At Fujifilm in Tilburg the Netherlands, we make use of a collective company water treatment. In this water purification installation Fujifilm purifies water on the site, together with three neighbour companies, Coca-Cola European Partners Nederland B.V, International Flavors and Fragrances (IFF Nederland), Agristo. This water purification installation was the first of its kind in the Netherlands: the water purification plant is located on Fujifilm’s premises, it is over 3,000 square metres in size and can purify 10 million litres of process water a day. The companies are connected to the water treatment plant by over 8 kilometres of pipes. Each type of process water runs through its own pipe, so that the chemical composition of the process water can be taken into account.

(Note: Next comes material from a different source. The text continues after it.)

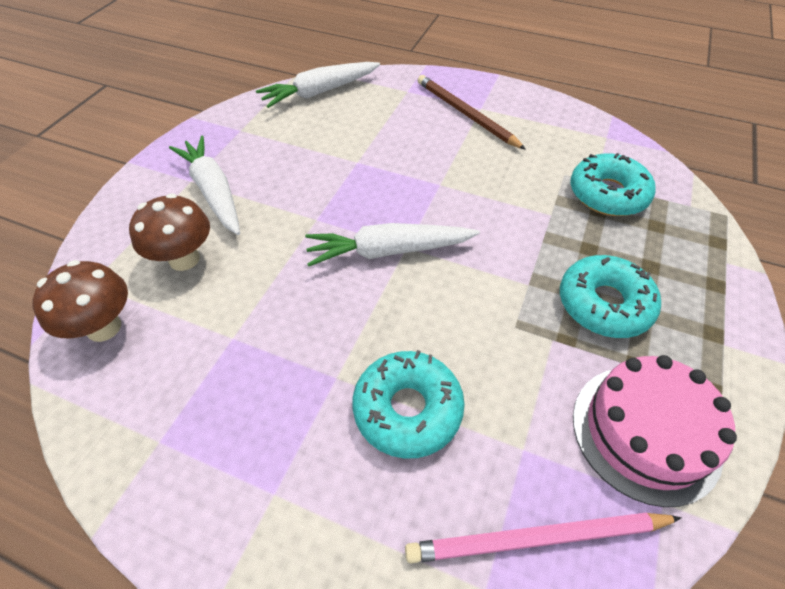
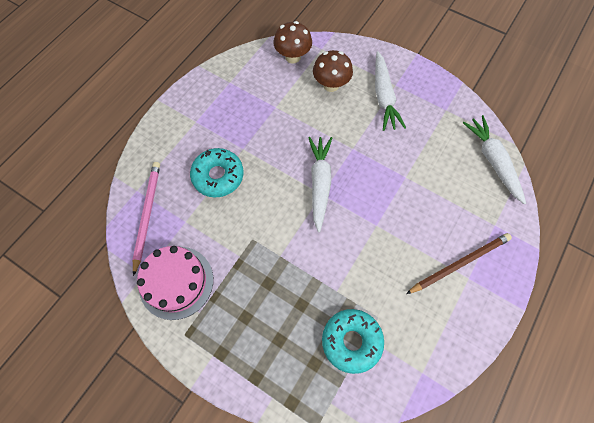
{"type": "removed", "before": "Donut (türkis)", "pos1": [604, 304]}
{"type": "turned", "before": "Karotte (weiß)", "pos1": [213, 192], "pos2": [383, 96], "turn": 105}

The water purification takes place by means of biological cleaning through a membrane filter, also called Membrane Bio Reactor (MBR). This technique is well known, but this was one of the largest industrial MBR installations of its kind, and it is unique in the Netherlands.
Alex van Rijn, Manager Environment, Safety, Health & Sustainability at Fujifilm, explains: “The collective company water treatment plant is an initiative, started 10 years ago, by the four neighbour companies. Looking at composition, the combination of the waste water streams of these four companies fits well together to be able to process the waste water in a way that it can be cleaned and discharged in a safe and efficient way. The reason to start the project was that the wastewater plant of the local water board came to its limits and was not able to clean and discharge the future waste water streams of the four involved companies. Fujifilm needs the water for its processes: the products we make, for example photo paper, offset plates, membranes and cell culture media, are sensitive and need very clean water. One of the reasons for starting the factory in the 1980’s in Tilburg, is the presence of very clean well water. Next step in the project for the coming years is to make use of the purified waste water in a way it can be given back to nature and /or agriculture. This fits well in the situation in Noord-Brabant where we face increasing drought in the summers.” Currently, fulfilling all legal specifications, this water is drained to the Wilhelmina canal and in the end to the sea.
Sustainability is a key subject for Fujifilm Tilburg. In the area of sustainability, for the coming years the focus will be on Energy transition, working towards zero carbon production at Fujifilm Tilburg and focus on optimized use of well water by reducing the amount of well water that we use and by making optimal use of the waste water for nature / agriculture. Next to this, the electricity of the production process operates already on wind energy for 100%. Fujifilm generates energy with an afterburner and the waste streams of Fujifilm are recycled for 100%.